Cuenta Josep Fontana que la expansión mediterránea durante los siglos XIII y XIV fue la época más importante en la historia de la “nostra formació com a poble”, la que hizo de Cataluña “el primer Estat nació modern d’Europa”, con una estructura política consolidada y unas cortes representativas (sic). Sea o no cierta esta interpretación, de lo que nadie duda es que la conquista de las Baleares fue decisiva para el éxito de esta expansión.
Otros historiadores nacionalistas, como Marc-Aureli Vila, han insistido que la conquista de Mallorca se tuvo que hacer porque los musulmanes “representaven un perill constant per a la subsistencia de la nació catalana”. Es decir, la brutal conquista no se pudo evitar porque ante todo primaba la citada política de expansión y la consolidación de “la seguridad nacional” ante la piratería musulmana.
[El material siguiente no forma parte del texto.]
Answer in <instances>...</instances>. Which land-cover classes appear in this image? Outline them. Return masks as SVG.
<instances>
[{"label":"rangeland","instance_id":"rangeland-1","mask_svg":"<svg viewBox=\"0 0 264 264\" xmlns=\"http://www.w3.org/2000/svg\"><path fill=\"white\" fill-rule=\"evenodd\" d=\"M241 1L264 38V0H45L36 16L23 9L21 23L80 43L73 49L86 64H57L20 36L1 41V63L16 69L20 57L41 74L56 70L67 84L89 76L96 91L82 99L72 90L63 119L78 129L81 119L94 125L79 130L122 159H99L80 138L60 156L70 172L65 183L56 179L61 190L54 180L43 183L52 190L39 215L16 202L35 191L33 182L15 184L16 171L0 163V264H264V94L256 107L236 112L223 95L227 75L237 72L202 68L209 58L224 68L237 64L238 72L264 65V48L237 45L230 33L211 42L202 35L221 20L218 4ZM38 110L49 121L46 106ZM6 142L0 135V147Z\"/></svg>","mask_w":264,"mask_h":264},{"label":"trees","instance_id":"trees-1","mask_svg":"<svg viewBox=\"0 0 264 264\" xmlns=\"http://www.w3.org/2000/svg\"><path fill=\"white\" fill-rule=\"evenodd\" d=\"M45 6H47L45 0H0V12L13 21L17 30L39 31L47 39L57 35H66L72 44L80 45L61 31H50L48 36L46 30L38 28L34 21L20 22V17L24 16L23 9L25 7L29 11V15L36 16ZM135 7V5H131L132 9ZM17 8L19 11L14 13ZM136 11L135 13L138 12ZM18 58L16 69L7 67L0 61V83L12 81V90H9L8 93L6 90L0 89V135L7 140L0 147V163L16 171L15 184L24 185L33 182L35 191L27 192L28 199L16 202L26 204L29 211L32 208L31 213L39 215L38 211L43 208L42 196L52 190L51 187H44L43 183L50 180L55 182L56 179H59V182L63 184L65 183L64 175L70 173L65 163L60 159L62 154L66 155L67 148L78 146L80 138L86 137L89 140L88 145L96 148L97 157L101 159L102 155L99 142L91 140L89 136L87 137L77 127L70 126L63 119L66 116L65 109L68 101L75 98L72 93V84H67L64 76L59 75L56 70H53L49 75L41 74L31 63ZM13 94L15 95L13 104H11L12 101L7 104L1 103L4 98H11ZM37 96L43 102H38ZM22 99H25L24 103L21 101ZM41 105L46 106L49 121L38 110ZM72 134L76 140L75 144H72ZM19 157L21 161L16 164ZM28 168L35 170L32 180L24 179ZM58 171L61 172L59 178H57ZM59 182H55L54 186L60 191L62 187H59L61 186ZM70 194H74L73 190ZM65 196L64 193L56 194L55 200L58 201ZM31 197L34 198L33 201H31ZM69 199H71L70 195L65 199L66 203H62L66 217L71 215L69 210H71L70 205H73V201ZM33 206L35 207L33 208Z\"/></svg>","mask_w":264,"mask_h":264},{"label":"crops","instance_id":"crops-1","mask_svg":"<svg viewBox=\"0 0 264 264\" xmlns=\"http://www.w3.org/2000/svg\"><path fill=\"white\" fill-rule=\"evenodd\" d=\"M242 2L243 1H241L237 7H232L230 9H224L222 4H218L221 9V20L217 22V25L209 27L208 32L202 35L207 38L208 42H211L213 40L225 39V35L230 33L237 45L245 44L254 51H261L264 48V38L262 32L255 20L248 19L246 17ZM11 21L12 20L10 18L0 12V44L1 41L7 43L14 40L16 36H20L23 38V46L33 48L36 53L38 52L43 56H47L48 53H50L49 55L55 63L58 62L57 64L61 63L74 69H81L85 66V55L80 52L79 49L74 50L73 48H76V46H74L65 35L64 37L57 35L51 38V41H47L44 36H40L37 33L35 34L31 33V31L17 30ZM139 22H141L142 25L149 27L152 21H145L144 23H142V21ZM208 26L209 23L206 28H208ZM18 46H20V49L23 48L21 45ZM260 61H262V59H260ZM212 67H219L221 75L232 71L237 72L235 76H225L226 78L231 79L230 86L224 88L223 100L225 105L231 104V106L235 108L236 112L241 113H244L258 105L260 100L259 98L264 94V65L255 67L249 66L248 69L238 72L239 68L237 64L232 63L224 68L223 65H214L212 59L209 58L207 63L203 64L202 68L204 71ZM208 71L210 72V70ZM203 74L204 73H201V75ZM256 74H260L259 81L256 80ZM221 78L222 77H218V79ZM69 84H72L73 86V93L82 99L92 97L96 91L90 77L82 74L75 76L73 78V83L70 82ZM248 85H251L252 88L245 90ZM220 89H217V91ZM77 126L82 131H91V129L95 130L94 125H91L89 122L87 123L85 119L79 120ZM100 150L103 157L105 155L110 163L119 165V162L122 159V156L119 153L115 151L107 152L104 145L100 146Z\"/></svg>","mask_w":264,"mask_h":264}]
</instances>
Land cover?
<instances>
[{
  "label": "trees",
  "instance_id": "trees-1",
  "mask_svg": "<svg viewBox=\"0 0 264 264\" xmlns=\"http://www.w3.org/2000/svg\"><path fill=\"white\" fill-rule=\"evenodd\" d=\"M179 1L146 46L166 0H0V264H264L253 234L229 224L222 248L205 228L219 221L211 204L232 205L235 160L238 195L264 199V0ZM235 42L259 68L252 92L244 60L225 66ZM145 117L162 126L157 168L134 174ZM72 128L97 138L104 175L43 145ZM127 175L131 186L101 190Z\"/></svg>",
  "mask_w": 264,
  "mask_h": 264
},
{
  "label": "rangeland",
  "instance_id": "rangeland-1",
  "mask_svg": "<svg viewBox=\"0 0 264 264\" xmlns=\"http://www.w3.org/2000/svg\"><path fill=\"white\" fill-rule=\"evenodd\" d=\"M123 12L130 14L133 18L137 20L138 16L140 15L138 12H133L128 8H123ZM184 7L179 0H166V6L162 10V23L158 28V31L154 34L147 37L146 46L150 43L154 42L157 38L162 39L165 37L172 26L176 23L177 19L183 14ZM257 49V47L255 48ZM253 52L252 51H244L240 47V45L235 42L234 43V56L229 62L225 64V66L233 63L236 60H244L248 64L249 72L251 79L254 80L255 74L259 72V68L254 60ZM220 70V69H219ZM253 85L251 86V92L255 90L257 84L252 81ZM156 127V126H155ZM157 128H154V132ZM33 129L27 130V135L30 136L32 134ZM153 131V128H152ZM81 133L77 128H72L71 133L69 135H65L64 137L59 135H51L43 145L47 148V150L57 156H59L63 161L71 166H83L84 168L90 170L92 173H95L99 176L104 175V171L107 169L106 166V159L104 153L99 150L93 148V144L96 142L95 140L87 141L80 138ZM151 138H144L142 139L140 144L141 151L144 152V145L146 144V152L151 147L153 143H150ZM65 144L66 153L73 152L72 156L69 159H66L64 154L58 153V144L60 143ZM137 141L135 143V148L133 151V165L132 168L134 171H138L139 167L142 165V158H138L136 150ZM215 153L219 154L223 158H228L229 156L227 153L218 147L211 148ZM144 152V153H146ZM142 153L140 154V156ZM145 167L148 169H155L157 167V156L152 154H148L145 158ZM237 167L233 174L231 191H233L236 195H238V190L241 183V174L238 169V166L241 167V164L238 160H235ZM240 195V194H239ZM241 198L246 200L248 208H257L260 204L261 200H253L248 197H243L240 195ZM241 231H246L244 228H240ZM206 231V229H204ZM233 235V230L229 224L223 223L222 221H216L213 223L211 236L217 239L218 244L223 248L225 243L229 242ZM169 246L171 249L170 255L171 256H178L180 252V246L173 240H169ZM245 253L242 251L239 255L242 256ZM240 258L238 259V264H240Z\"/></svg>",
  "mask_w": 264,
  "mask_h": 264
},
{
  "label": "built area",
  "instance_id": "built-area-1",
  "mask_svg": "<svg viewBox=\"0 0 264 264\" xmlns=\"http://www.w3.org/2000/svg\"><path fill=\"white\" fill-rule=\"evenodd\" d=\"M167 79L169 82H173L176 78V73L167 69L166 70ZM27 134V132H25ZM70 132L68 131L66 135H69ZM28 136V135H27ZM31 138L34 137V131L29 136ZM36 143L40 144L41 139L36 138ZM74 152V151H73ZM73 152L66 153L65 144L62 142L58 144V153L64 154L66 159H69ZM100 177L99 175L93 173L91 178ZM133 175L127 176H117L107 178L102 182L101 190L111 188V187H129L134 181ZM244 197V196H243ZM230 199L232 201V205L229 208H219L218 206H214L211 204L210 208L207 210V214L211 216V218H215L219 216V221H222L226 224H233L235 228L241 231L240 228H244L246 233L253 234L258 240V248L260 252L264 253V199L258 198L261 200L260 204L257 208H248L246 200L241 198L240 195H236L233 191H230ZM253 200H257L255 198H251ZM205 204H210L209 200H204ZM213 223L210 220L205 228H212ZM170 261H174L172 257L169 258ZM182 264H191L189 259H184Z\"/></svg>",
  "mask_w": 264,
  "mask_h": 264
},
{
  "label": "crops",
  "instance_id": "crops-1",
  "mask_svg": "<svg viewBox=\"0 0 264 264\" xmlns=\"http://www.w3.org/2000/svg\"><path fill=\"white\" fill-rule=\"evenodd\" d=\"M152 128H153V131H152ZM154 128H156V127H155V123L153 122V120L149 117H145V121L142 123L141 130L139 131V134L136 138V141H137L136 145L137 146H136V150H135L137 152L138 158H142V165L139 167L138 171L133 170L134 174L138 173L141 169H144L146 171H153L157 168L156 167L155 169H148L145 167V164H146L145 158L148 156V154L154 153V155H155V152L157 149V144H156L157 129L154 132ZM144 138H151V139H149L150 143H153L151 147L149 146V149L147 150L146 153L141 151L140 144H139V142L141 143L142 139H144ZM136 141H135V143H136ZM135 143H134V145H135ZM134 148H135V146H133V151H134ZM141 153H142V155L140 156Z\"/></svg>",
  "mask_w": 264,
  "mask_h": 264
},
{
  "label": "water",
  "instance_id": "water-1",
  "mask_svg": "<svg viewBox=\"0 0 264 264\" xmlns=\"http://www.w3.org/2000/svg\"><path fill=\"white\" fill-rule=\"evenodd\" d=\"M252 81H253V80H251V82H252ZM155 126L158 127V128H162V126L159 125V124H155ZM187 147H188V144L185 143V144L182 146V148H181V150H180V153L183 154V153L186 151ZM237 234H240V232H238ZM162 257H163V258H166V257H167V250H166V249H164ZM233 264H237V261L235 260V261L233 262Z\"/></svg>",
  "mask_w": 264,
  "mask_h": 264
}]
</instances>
Fue, desde ese punto de vista, una empresa nacional o de país y no una cruzada religiosa, eso sí apoyada por todos los grupos sociales.
Pero, ¿la conquista fue un designio providencial en el inevitable camino hacia los Països Catalans? En la crónica árabe de Ibn 'Amira se cita un sensato consejo que, al parecer, le dieron a Jaume I: “Tu expedición a Mayurqa constituye una ambición sin sentido, pues aquí tienes tierras de los musulmanes que están al alcance de tu vista y de tu oído”. El rey era consciente de esa situación, su proyecto de conquistar Valencia confirma esa impresión. Pero ¿por qué hizo un paréntesis en la expansión hacia el sur y optó por el dominio insular? Según relata en el Llibre dels feits, fue en el transcurso de una cena en Tarragona, y ante la mayoría de la nobleza catalana, cuando el joven rey propuso una conquista inmediata y rentable.
La mayoría de los historiadores consideran que la expedición para ocupar y repartirse Mallorca se organizó porque se dieron ciertas coincidencias de intereses entre el monarca, la nobleza y las elites urbanas catalanas. El retroceso de los almohades en la península, después de la batalla de Navas de Tolosa en 1212, animó a plantear empresas de conquista. Se sumó otro factor: la necesidad que el rey tenía de imponerse a una nobleza aragonesa y catalana demasiado revoltosa y egoísta. De ser un éxito, la conquista podía generar beneficios económicos inmediatos para las ciudades y los mercaderes catalanes, cada vez más interrelacionados con otros centros mercantiles del Mediterráneo occidental (Pisa, Génova, Marsella, etc.).
La excusa para poner en marcha la expedición fue la captura de dos barcos barceloneses por piratas mallorquines, que a su vez habían respondido a la captura de un barco ibicenco por piratas tarraconenses. A este pretexto militar se le añadió la cobertura religiosa, tan útil en aquellos tiempos de cruzadas cristianas contra el infiel. La empresa de la conquista se terminó de concretar a fines de 1228 durante unas cortes reunidas en Barcelona. La expedición partió de Salou el 5 de septiembre del año siguiente, y desembarcaron cuatro días más tarde en la bahía de Santa Ponsa. Las cifras de participantes han dado lugar a disputas sobre si fueron más aragoneses que catalanes, o al revés. Aproximadamente partieron unos 150 barcos de distintos tamaños que transportaron unos 15.000 infantes y unos mil caballeros, en su mayoría procedentes de condados catalanes, a los que se sumaron unos 500 mercenarios originarios de la Provenza, Marsella y Narbona. Además del del rey, aportaron huestes Nuño Sánchez I de Rosellón y Cerdaña. Hugo IV de Ampurias, la Orden de los Templarios, Ramón II de Moncada, el arzobispo de Tarragona y el obispo de Girona, entre otros.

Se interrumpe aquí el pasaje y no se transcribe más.